WHAT THE EXERCISE ASKS: Transcribe the entries exactly; images are not part of the copy.

EXERCISE DATA:
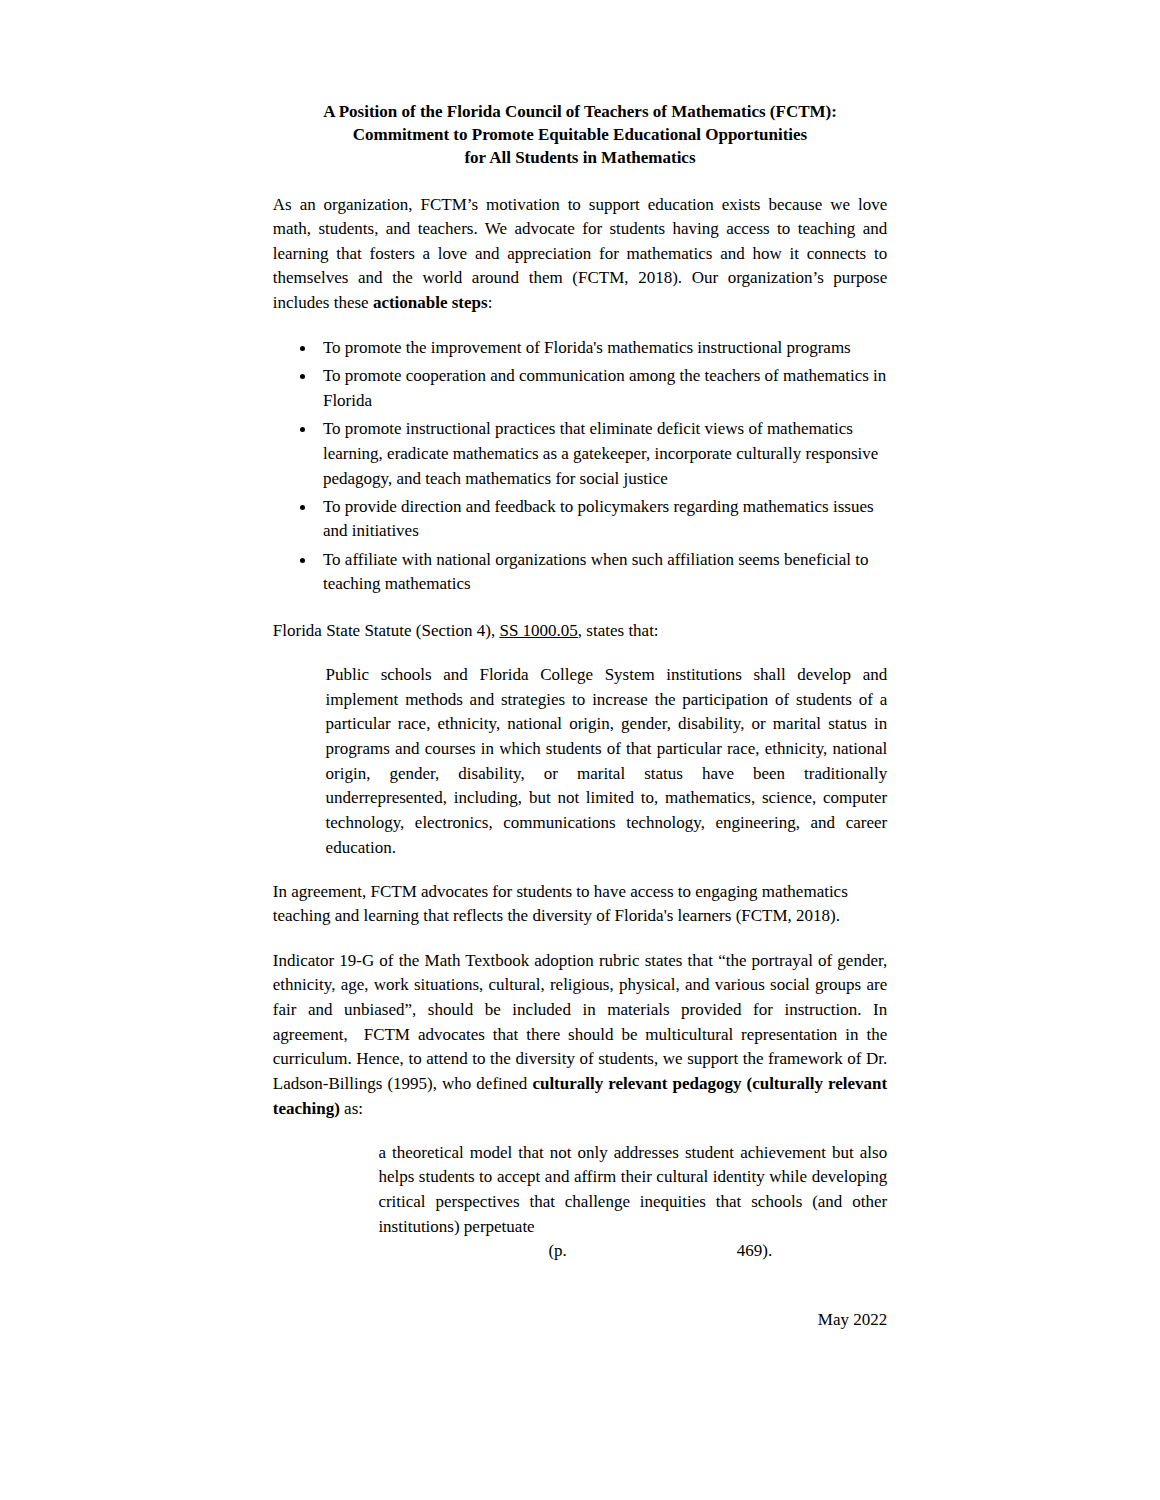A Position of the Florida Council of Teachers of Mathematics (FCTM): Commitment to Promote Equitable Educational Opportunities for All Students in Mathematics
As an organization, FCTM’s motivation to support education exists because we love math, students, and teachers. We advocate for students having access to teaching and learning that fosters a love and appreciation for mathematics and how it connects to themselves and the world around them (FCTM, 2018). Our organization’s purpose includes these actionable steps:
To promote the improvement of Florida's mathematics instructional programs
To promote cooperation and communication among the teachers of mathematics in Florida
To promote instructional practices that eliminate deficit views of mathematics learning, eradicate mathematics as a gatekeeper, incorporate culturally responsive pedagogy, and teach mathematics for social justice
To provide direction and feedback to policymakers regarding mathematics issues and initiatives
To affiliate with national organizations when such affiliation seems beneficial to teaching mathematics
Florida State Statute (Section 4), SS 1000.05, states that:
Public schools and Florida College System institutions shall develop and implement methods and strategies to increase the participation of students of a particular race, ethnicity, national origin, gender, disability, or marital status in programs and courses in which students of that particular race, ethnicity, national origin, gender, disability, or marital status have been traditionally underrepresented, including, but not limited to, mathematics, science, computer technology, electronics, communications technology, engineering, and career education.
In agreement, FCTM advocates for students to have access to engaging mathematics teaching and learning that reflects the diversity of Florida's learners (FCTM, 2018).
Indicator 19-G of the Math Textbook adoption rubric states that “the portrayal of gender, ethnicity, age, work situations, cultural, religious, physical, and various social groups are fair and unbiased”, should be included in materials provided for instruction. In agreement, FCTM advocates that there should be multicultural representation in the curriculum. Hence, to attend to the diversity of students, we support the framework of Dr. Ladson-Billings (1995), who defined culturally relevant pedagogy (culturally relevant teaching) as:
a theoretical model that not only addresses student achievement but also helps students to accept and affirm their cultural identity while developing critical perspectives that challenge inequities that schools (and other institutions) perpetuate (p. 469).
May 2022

FINISHED TASK:
A Position of the Florida Council of Teachers of Mathematics (FCTM): Commitment to Promote Equitable Educational Opportunities for All Students in Mathematics
As an organization, FCTM’s motivation to support education exists because we love math, students, and teachers. We advocate for students having access to teaching and learning that fosters a love and appreciation for mathematics and how it connects to themselves and the world around them (FCTM, 2018). Our organization’s purpose includes these actionable steps:
To promote the improvement of Florida's mathematics instructional programs
To promote cooperation and communication among the teachers of mathematics in Florida
To promote instructional practices that eliminate deficit views of mathematics learning, eradicate mathematics as a gatekeeper, incorporate culturally responsive pedagogy, and teach mathematics for social justice
To provide direction and feedback to policymakers regarding mathematics issues and initiatives
To affiliate with national organizations when such affiliation seems beneficial to teaching mathematics
Florida State Statute (Section 4), SS 1000.05, states that:
Public schools and Florida College System institutions shall develop and implement methods and strategies to increase the participation of students of a particular race, ethnicity, national origin, gender, disability, or marital status in programs and courses in which students of that particular race, ethnicity, national origin, gender, disability, or marital status have been traditionally underrepresented, including, but not limited to, mathematics, science, computer technology, electronics, communications technology, engineering, and career education.
In agreement, FCTM advocates for students to have access to engaging mathematics teaching and learning that reflects the diversity of Florida's learners (FCTM, 2018).
Indicator 19-G of the Math Textbook adoption rubric states that “the portrayal of gender, ethnicity, age, work situations, cultural, religious, physical, and various social groups are fair and unbiased”, should be included in materials provided for instruction. In agreement, FCTM advocates that there should be multicultural representation in the curriculum. Hence, to attend to the diversity of students, we support the framework of Dr. Ladson-Billings (1995), who defined culturally relevant pedagogy (culturally relevant teaching) as:
a theoretical model that not only addresses student achievement but also helps students to accept and affirm their cultural identity while developing critical perspectives that challenge inequities that schools (and other institutions) perpetuate (p. 469).
May 2022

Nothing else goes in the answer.